As the world’s largest chipmaker shifts its product line to win more business from mobile device makers, it is also shifting leadership at the top. The latest word on Intel’s search for a new CEO is a report that the firm has hired executive search firm Spencer Stuart. Clearly Intel will be looking at candidates from outside the company. An outside hire would be a first for the 45-year-old company, which has always given the corner office to an internal candidate.
When Intel announced in November that CEO Paul Otellini would be retiring, the company also named three new executive vice presidents: Renee James, who oversees software, COO Brian Kraznich, and CFO Stacy Smith. Otellini said that he thought an internal candidate would replace him, and speculation naturally centered on these three candidates. Now Intel says that it will be looking at both internal and external candidates.

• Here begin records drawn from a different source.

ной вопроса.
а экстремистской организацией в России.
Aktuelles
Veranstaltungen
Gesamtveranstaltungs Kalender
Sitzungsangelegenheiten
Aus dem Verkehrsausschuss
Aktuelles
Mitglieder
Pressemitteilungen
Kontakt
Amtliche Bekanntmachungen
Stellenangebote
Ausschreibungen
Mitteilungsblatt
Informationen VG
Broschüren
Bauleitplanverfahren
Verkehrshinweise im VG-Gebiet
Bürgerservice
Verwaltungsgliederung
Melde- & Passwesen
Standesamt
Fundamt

A new CEO could bring Intel into a licensing agreement with ARM, Intel’s archrival whose chip architecture is found inside most mobile devices today. Otellini was the champion of Intel’s x86 architecture, which has ruled the PC market for years, and as mobile took off he rebuffed the idea of licensing ARM’s architecture. But a new leader might be more open to an alliance.
Unlike many of its competitors, Intel is not a fabless semiconductor supplier. It owns and operates foundries, and recently said it will invest $13 billion in manufacturing this year as it works to make ever-smaller cuts into its silicon wafers. Intel’s 22 nanometer manufacturing process is the most precise in the world, and the company is working toward 14 and even 10 nanometer processes. Intel’s board may decide that with so much invested in manufacturing, the company needs a CEO who fully understands this part of the business. COO Brian Kraznich is seen as a top internal candidate who is close to Intel’s manufacturing processes.